- [Rendered images with source text]:
..............................

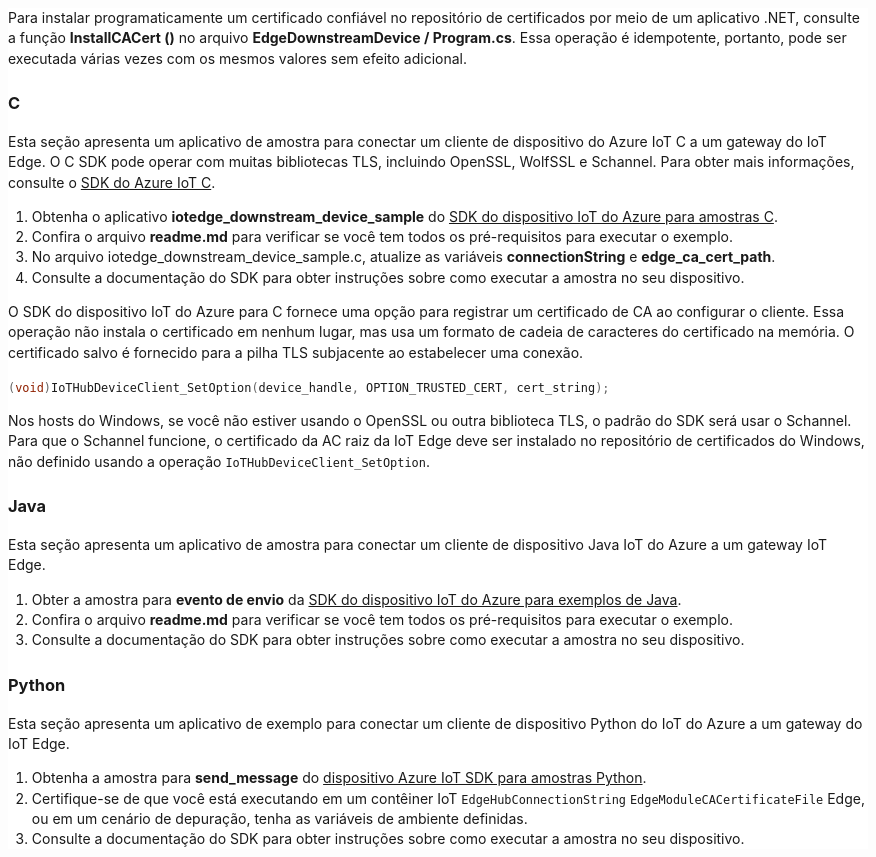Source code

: Para instalar programaticamente um certificado confiável no repositório de certificados por meio de um aplicativo .NET, consulte a função **InstallCACert ()** no arquivo **EdgeDownstreamDevice / Program.cs**. Essa operação é idempotente, portanto, pode ser executada várias vezes com os mesmos valores sem efeito adicional.

### <a name="c"></a>C

Esta seção apresenta um aplicativo de amostra para conectar um cliente de dispositivo do Azure IoT C a um gateway do IoT Edge. O C SDK pode operar com muitas bibliotecas TLS, incluindo OpenSSL, WolfSSL e Schannel. Para obter mais informações, consulte o [SDK do Azure IoT C](https://github.com/Azure/azure-iot-sdk-c).

1. Obtenha o aplicativo **iotedge_downstream_device_sample** do [SDK do dispositivo IoT do Azure para amostras C](https://github.com/Azure/azure-iot-sdk-c/tree/master/iothub_client/samples).
2. Confira o arquivo **readme.md** para verificar se você tem todos os pré-requisitos para executar o exemplo.
3. No arquivo iotedge_downstream_device_sample.c, atualize as variáveis **connectionString** e **edge_ca_cert_path**.
4. Consulte a documentação do SDK para obter instruções sobre como executar a amostra no seu dispositivo.

O SDK do dispositivo IoT do Azure para C fornece uma opção para registrar um certificado de CA ao configurar o cliente. Essa operação não instala o certificado em nenhum lugar, mas usa um formato de cadeia de caracteres do certificado na memória. O certificado salvo é fornecido para a pilha TLS subjacente ao estabelecer uma conexão.

```C
(void)IoTHubDeviceClient_SetOption(device_handle, OPTION_TRUSTED_CERT, cert_string);
```

Nos hosts do Windows, se você não estiver usando o OpenSSL ou outra biblioteca TLS, o padrão do SDK será usar o Schannel. Para que o Schannel funcione, o certificado da AC raiz da IoT Edge deve ser instalado no repositório de certificados do Windows, não definido usando a operação `IoTHubDeviceClient_SetOption`.

### <a name="java"></a>Java

Esta seção apresenta um aplicativo de amostra para conectar um cliente de dispositivo Java IoT do Azure a um gateway IoT Edge.

1. Obter a amostra para **evento de envio** da [SDK do dispositivo IoT do Azure para exemplos de Java](https://github.com/Azure/azure-iot-sdk-java/tree/master/device/iot-device-samples).
2. Confira o arquivo **readme.md** para verificar se você tem todos os pré-requisitos para executar o exemplo.
3. Consulte a documentação do SDK para obter instruções sobre como executar a amostra no seu dispositivo.

### <a name="python"></a>Python

Esta seção apresenta um aplicativo de exemplo para conectar um cliente de dispositivo Python do IoT do Azure a um gateway do IoT Edge.

1. Obtenha a amostra para **send_message** do [dispositivo Azure IoT SDK para amostras Python](https://github.com/Azure/azure-iot-sdk-python/tree/master/azure-iot-device/samples/advanced-edge-scenarios).
2. Certifique-se de que você está executando em um contêiner IoT `EdgeHubConnectionString` `EdgeModuleCACertificateFile` Edge, ou em um cenário de depuração, tenha as variáveis de ambiente definidas.
3. Consulte a documentação do SDK para obter instruções sobre como executar a amostra no seu dispositivo.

..............................

- [What to do]: Your answer must be the records above, copied exactly, with no pictures.

- [Exercise response]:
Source code

: Para instalar programaticamente um certificado confiável no repositório de certificados por meio de um aplicativo .NET, consulte a função **InstallCACert ()** no arquivo **EdgeDownstreamDevice / Program.cs**. Essa operação é idempotente, portanto, pode ser executada várias vezes com os mesmos valores sem efeito adicional.

### <a name="c"></a>C

Esta seção apresenta um aplicativo de amostra para conectar um cliente de dispositivo do Azure IoT C a um gateway do IoT Edge. O C SDK pode operar com muitas bibliotecas TLS, incluindo OpenSSL, WolfSSL e Schannel. Para obter mais informações, consulte o [SDK do Azure IoT C](https://github.com/Azure/azure-iot-sdk-c).

1. Obtenha o aplicativo **iotedge_downstream_device_sample** do [SDK do dispositivo IoT do Azure para amostras C](https://github.com/Azure/azure-iot-sdk-c/tree/master/iothub_client/samples).
2. Confira o arquivo **readme.md** para verificar se você tem todos os pré-requisitos para executar o exemplo.
3. No arquivo iotedge_downstream_device_sample.c, atualize as variáveis **connectionString** e **edge_ca_cert_path**.
4. Consulte a documentação do SDK para obter instruções sobre como executar a amostra no seu dispositivo.

O SDK do dispositivo IoT do Azure para C fornece uma opção para registrar um certificado de CA ao configurar o cliente. Essa operação não instala o certificado em nenhum lugar, mas usa um formato de cadeia de caracteres do certificado na memória. O certificado salvo é fornecido para a pilha TLS subjacente ao estabelecer uma conexão.

```C
(void)IoTHubDeviceClient_SetOption(device_handle, OPTION_TRUSTED_CERT, cert_string);
```

Nos hosts do Windows, se você não estiver usando o OpenSSL ou outra biblioteca TLS, o padrão do SDK será usar o Schannel. Para que o Schannel funcione, o certificado da AC raiz da IoT Edge deve ser instalado no repositório de certificados do Windows, não definido usando a operação `IoTHubDeviceClient_SetOption`.

### <a name="java"></a>Java

Esta seção apresenta um aplicativo de amostra para conectar um cliente de dispositivo Java IoT do Azure a um gateway IoT Edge.

1. Obter a amostra para **evento de envio** da [SDK do dispositivo IoT do Azure para exemplos de Java](https://github.com/Azure/azure-iot-sdk-java/tree/master/device/iot-device-samples).
2. Confira o arquivo **readme.md** para verificar se você tem todos os pré-requisitos para executar o exemplo.
3. Consulte a documentação do SDK para obter instruções sobre como executar a amostra no seu dispositivo.

### <a name="python"></a>Python

Esta seção apresenta um aplicativo de exemplo para conectar um cliente de dispositivo Python do IoT do Azure a um gateway do IoT Edge.

1. Obtenha a amostra para **send_message** do [dispositivo Azure IoT SDK para amostras Python](https://github.com/Azure/azure-iot-sdk-python/tree/master/azure-iot-device/samples/advanced-edge-scenarios).
2. Certifique-se de que você está executando em um contêiner IoT `EdgeHubConnectionString` `EdgeModuleCACertificateFile` Edge, ou em um cenário de depuração, tenha as variáveis de ambiente definidas.
3. Consulte a documentação do SDK para obter instruções sobre como executar a amostra no seu dispositivo.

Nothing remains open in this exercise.